Urfa yani "Yukarı Mezopotamya" dediğimiz Urfa, orada Göbeklitepe var. Göbeklitepe'de on üç bin yıllık bulgular var ve şimdiye kadar ulaşılan bilgilere göre biliniyor ki gerek Konya'ya gerek Mısır'a buradaki hayattan, medeniyetten sonra gidildi ve Filistin topraklarına da biz buradan sonra ulaşmış olduk.

Batılılar bu "Bereketli Hilal" diye adlandırdıkları ve kilit taşı bizim Urfa'nın yani Göbeklitepe'nin merkez olduğu ve aynı zamanda Adıyaman, Antep, Hatay'ı da içine alan, diğer taraftan Diyarbakır, Mardin ve ta Körfez'e kadar içine alan alanı "Bereketli Hilal" diye adlandırıyorlar ve bu Bereketli Hilal uğruna ne kavgalar oluyor, ne kanlar dökülüyor, ne savaşlar oluyor ve hâlâ oluyor. Bu Bereketli Hilal'in üstünde -hepinizin dikkatini çekerim, bu Bereketli Hilal'e sahip olanlar- kim, hangi medeniyet sahip oluyorsa bütün dünyayı da onlar yönetir hâle geldi ve bu manada Orta Doğu'nun, Kudüs'ün, bizim diyarımızın kıymeti de buradan ortaya çıkıyor. Bizim ecdadımız da, geçmişimiz de bunu fark etmişler ve dikkat ederseniz, bu siyahla çizili yerler, bu tren yolunu bizim ecdadımız yaptırmış. Diğer mavi hatları da kara yolları belirliyor ve bugünkü modern hayatta Bereketli Hilal'in izlerini izliyor.
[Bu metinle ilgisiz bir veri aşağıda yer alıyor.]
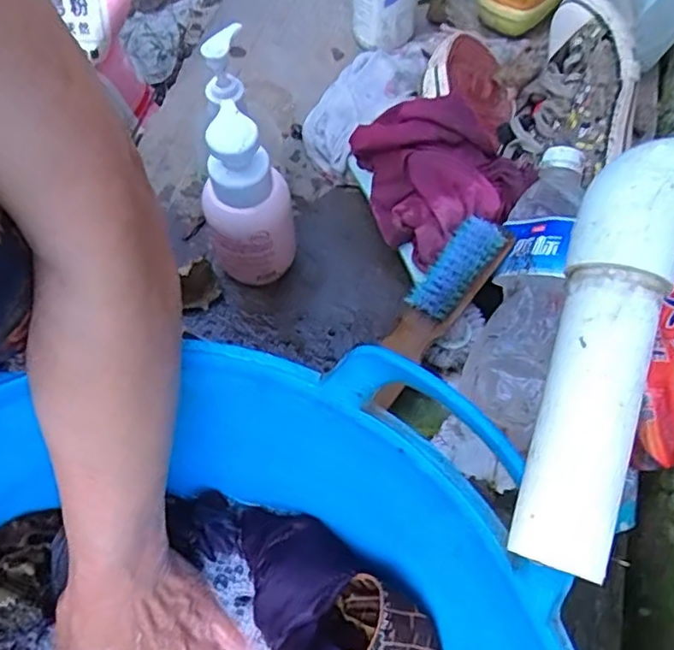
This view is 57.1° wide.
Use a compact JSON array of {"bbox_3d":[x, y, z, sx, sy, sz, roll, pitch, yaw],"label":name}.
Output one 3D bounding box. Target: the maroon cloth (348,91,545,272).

Bu haritada Urfa, Bereketli Hilal'in nirengi noktası, Hazreti İbrahim'in tevhit inancını ilk haykırdığı yer. Peygamberler şehri Urfa'dan bakıldığında, İstanbul 1.200 kilometre, Bağdat yine 1.200 kilometre, Tahran da 1.200 kilometre, Kudüs de buradan 2 bin kilometre. Urfa'dan, bu Bereketli Hilal'in kilit taşından bakıldığında, Halep, Adana'dan daha yakın; Şam, Kayseri kadar. Bu bakımdan, bizim Kudüs'le ilgili, Filistin'le ilgili davamız bir kardeşlik davasıdır, aynı davanın, aynı gönlün ve aynı dünyanın paylaşılması davasıdır ve bizi de tanımlar. Oradan Filistin'e baktığınızda, Filistin davasına ne kadar sahip çıktığımızla, ne kadar uzak durduğumuzla doğrudan alakalıdır.

Hani Mevlâna diyor ya: "Aynı dili değil, aynı duyguyu paylaşanlar gerçek kardeştirler." Hâlbuki, biz zaman zaman bu etnik tanımın, etnik milliyetçiliğin girdabına kapılıyoruz, bu etnik milliyetçilik bizim kültürümüzün takip ettiği bir milliyetçilik değildir. Bu etnisite, soy kavramı cahiliye devrinin alışkanlıklarıdır ve bölücülüğe götürür, kavgaya götürür ve kan akar. O bakımdan, biz gönlü esas alan, değerleri esas alan bir kardeşliği arzu ediyoruz ve bunu bize ilk öğreten, tevhit inancının ilk yeşerdiği, haykırıldığı yer Urfa'dır ve hemen Urfa'nın ikinci... Halilürrahman -biliyorsunuz- Peygamberimiz'le doğrudan bağlantılıdır. O bakımdan, biz tarihte hep o bölgede olduk yani Abbasiler döneminde, Emeviler döneminde, Eyyubiler döneminde, Memlûklüler döneminde, Selçuklular ve Osmanlı döneminde hep olduk ve bugün buradan baktığımızda, bu kardeşlik bizim için önemli. Alparslan Bizanslılarla karşılaştığında oradaki hangi etnisiteden, hangi soydan gelirse gelsin oradaki tüm askerler -başkomutan dâhil- herkes aynı duyguyu taşıyordu ve bizim kardeşimizdi ve kardeştiler. Ve Selahaddin Eyyubi Kudüs'ü fethederken hangi duyguyu taşıyorsa biz o duygudanız, biz ondanız, bizim milletimiz ondan. Dolayısıyla, bizim kardeşliğimiz bu manada soya, sopa dayanmaz.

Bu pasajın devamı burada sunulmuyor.